Making the announcement was Agriculture Minister for the newly-elected Conservative Government, Peter Walker, who blamed the size of the increase on the previous Labour administration. He said his predecessor in the post, John Silkin, had avoided making necessary price rises to protect Labour’s waning popularity in the run-up to the election.

“It’s a rise that should have taken place in April,” said Mr Walker. “I inherited a dairy industry whose costs had risen, and producers whose costs had risen also. I hope it will be as long as possible before we have another adjustment.”

In fact, it would only be seven months until the price of a pint of milk went up by another 10% (1.5p) in December 1979. Critics of the new Conservative government were quick to resurrect an old chant aimed at its leader, Prime Minister Margaret Thatcher. When serving as Education Secretary (from 1970 to ’74), she abolished free school milk for children aged seven to 11 as a cost cutting measure, causing protesters to chant “Thatcher! Thatcher! Milk snatcher!”.

Now critics of her government claimed she was doing it again, this time ‘snatching’ milk from the poorest people in society through successive price rises. The one announced 39 years ago today brought widespread condemnation from consumers and milk producers. The Consumers’ Association said it was appalled at the size of the price increase and wrote to the Agriculture Minister demanding a review of the pricing structure.

Meanwhile, milk producers said the sudden price rise would lead to a further steep drop in sales.
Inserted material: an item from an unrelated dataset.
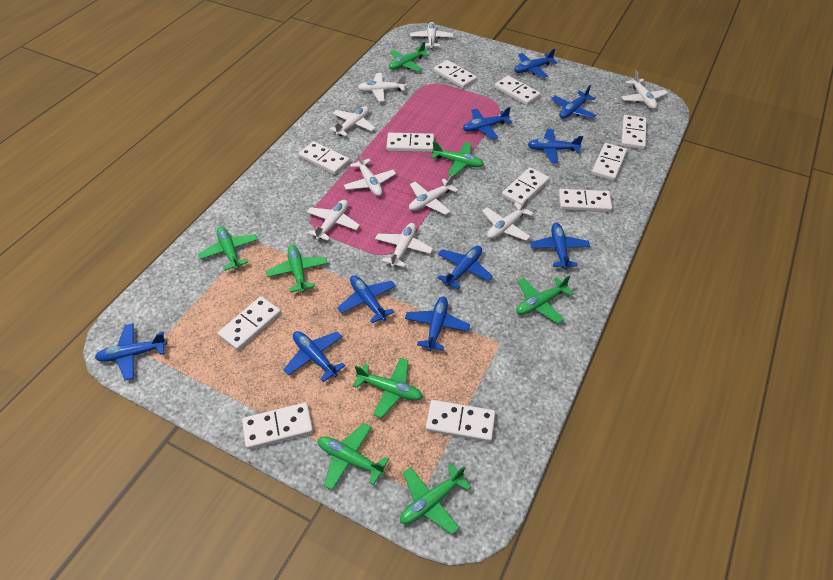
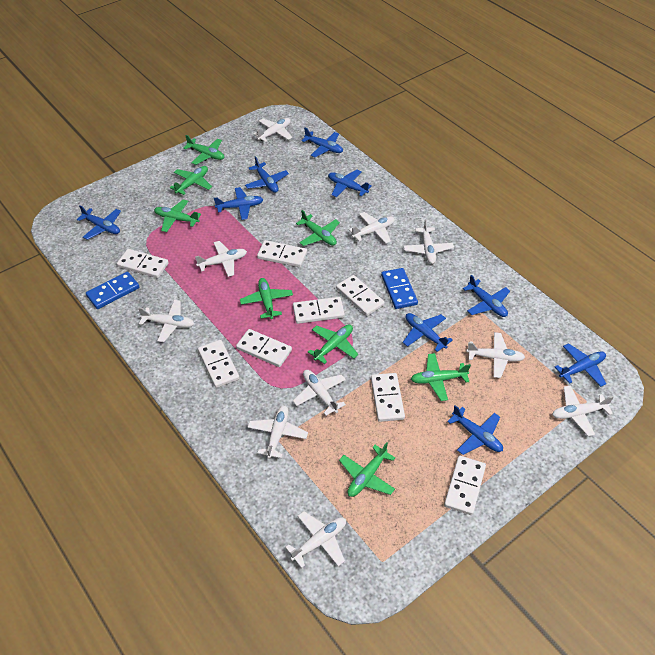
blue domino: none = 0 -> [86,272,139,309] [381,268,418,309] = 2
blue plane: [95,323,167,380] [283,331,345,382] [337,275,396,324] [405,297,470,351] [438,246,493,289] [463,107,512,139] [514,49,557,78] [527,129,583,163] [530,223,590,270] [552,85,596,119] = 10 -> [77,205,121,240] [214,187,264,220] [245,156,289,193] [301,128,343,157] [328,170,372,197] [403,313,453,352] [447,405,503,455] [463,275,510,317] [555,343,606,387] = 9
white domino: [218,296,281,351] [242,402,313,449] [299,141,350,175] [386,133,434,152] [426,400,496,442] [433,60,477,89] [494,76,541,105] [502,167,550,205] [559,189,612,212] [591,143,627,181] [621,115,647,150] = 11 -> [117,249,169,278] [198,340,239,388] [236,329,292,367] [257,240,307,267] [293,297,345,324] [336,275,385,316] [371,373,405,422] [444,456,486,515] = 8
white plane: [307,200,360,241] [330,106,375,137] [344,151,396,196] [358,73,406,102] [375,223,433,268] [409,175,459,215] [410,22,453,49] [482,198,534,241] [621,70,668,109] = 9 -> [138,300,194,342] [195,241,247,277] [248,405,308,459] [253,118,292,142] [285,511,346,568] [293,370,346,416] [349,212,395,244] [404,219,454,264] [466,332,525,378] [552,385,614,436] = 10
The previous year the number of pint bottles of milk sold had slumped by an unprecedented 424 million, with rising prices blamed for the drop. Producers also pointed out that only a tiny fraction of the price rises went to them – they were paid virtually the same for the milk they produced while the extra money went to milk processors and distributors.

Again the new Conservative Government blamed its Labour predecessor, which had allowed a 15% pay increase for 43,000 milk delivery staff just before the election, leading to a steep rise in milk distribution costs. And milk wasn’t the only thing rising in price in 1979. Bread, gas and electricity had all experienced steep rises and petrol was up by 6p a gallon, all leading to a choppy first few weeks for Britain’s first female Prime Minister.
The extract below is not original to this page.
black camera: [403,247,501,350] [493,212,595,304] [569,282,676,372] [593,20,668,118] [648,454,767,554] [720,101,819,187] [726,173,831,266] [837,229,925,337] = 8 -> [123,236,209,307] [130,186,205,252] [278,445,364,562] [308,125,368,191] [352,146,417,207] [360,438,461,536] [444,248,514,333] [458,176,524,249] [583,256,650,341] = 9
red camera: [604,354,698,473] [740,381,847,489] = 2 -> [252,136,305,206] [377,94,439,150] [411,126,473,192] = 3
Following the second price rise in December that year, the cost of a pint of milk stabilised at around 17p (about 82p in today’s money) with only small rises in line with inflation in the years that followed. In 1994, the British milk market was deregulated following the precious year’s Agriculture Act. It meant major retailers could now drive down the price of milk in competition with each other.

Today a pint of milk costs about 50p, although it is mostly sold in litres in supermarkets and other stores, with a steep decline in the number of daily doorstep deliveries. The main concern now is not the cost of a pinta, but how much of it goes to the dairy farmers who produce the milk.
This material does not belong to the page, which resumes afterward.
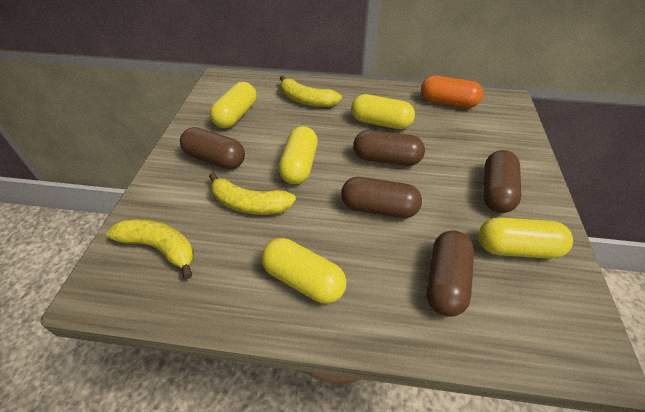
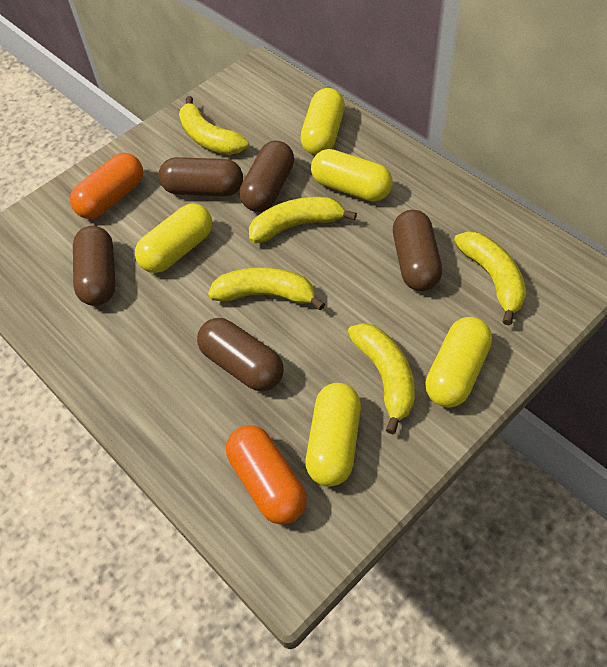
orange capsule: [421,76,483,108] = 1 -> [70,153,143,219] [226,425,307,524] = 2
yellow banana: [107,219,194,279] [209,173,296,215] [280,76,342,107] = 3 -> [179,96,248,155] [208,267,325,310] [249,197,357,243] [348,323,415,434] [454,231,526,326] = 5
The National Farmers’ Union has warned that small dairy farmers are leaving the industry in their thousands because the costs of producing milk too often outweighs the money they are paid for it. It means that British milk production is dropping rapidly, with retailers increasingly relying on foreign imports. Some supermarkets are supporting farmers by offering consumers the opportunity to buy milk from which a guaranteed percentage of the sale price goes to the producers. In other cases, farmers have formed their own local co-operatives to sell the milk they produce directly to retailers.